1990’larda liberal solculara yenik düşen düşünce dünyası, artık tamamen inandırıcılığını kaybetmiş, insanlar için yeni bir yol arama serüveni içten içe başlamıştır.
Liberal ideologlar dünyaya kapitalistlerden ve faşist ideolojilerden daha fazla zarar vermiştir. Bunu bilakis biz de ülkemizde yaşadık. 2002 seçimlerinde bugüne kadar Türkiye tarihinin en kapitalistlerden yana olan AKP hükümetinin seçilmesinde, anayasa değişikliklerinde liberal ideologlar yapmıştır.

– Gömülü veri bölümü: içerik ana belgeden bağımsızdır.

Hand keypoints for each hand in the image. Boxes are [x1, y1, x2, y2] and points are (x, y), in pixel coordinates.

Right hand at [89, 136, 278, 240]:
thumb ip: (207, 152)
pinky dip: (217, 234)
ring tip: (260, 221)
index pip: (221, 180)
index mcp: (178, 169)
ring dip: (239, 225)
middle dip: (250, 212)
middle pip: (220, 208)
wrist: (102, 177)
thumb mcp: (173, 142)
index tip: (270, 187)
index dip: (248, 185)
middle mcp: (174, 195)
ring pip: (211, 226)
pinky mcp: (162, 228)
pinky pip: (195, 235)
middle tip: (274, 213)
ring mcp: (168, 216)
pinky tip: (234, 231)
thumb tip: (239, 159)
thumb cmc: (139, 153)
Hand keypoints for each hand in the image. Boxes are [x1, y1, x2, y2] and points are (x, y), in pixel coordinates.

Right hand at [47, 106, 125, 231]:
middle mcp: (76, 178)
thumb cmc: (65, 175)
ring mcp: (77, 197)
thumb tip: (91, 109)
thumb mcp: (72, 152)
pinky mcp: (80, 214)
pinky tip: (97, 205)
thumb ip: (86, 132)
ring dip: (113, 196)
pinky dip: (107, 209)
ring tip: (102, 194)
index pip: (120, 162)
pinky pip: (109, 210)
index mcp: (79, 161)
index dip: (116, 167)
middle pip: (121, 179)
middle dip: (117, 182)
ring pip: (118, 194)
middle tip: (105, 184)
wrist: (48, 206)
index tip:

Prof. Dr. Erhan Nalçacı liberal ideologların tanımını ve tarihsel sürecini anlattığı yazının son bölümünde bize güzel ipuçları veriyor:
“Çağımız sosyalizme geçiş çağıdır ve sosyalizm liberal ideologluk denilen toplumsal işbölümü kategorisinin zeminini kurutacaktır. Çünkü işçi sınıfının gerçek bir siyasi öncüsü hiçbir zaman sermaye ile birlikte yaşamak istemez, sermayenin yaşam suyunu keserek toplumsal eşitliği sağlamayı amaçlar.
Ancak her seferinde farklı bir kurnazlıkla bu kaçınılmaz sonu engellemeye çalışan liberal ideologlarla keskin ve anlık mücadelemiz sosyalizmin zaferine kadar bütün şiddetiyle sürecek.”
Günümüzde ideolojik mücadelenin ne kadar önemli ve elzem bir sorun olduğunu ortaya koyuyor. Gün arınma ve yeniden doğma günüdür.
Yunanca Anabasis kelimesini burada anmak istiyorum. Anabasis, yeniden yükselerek geri dönmek anlamına gelir. Erişilmesi güç bir istikamete doğru geri dönen ya da yeniden yükselen bir yolculuktur.
Gün yeniden, daha büyüyerek, güçlenerek yola çıkma günüdür.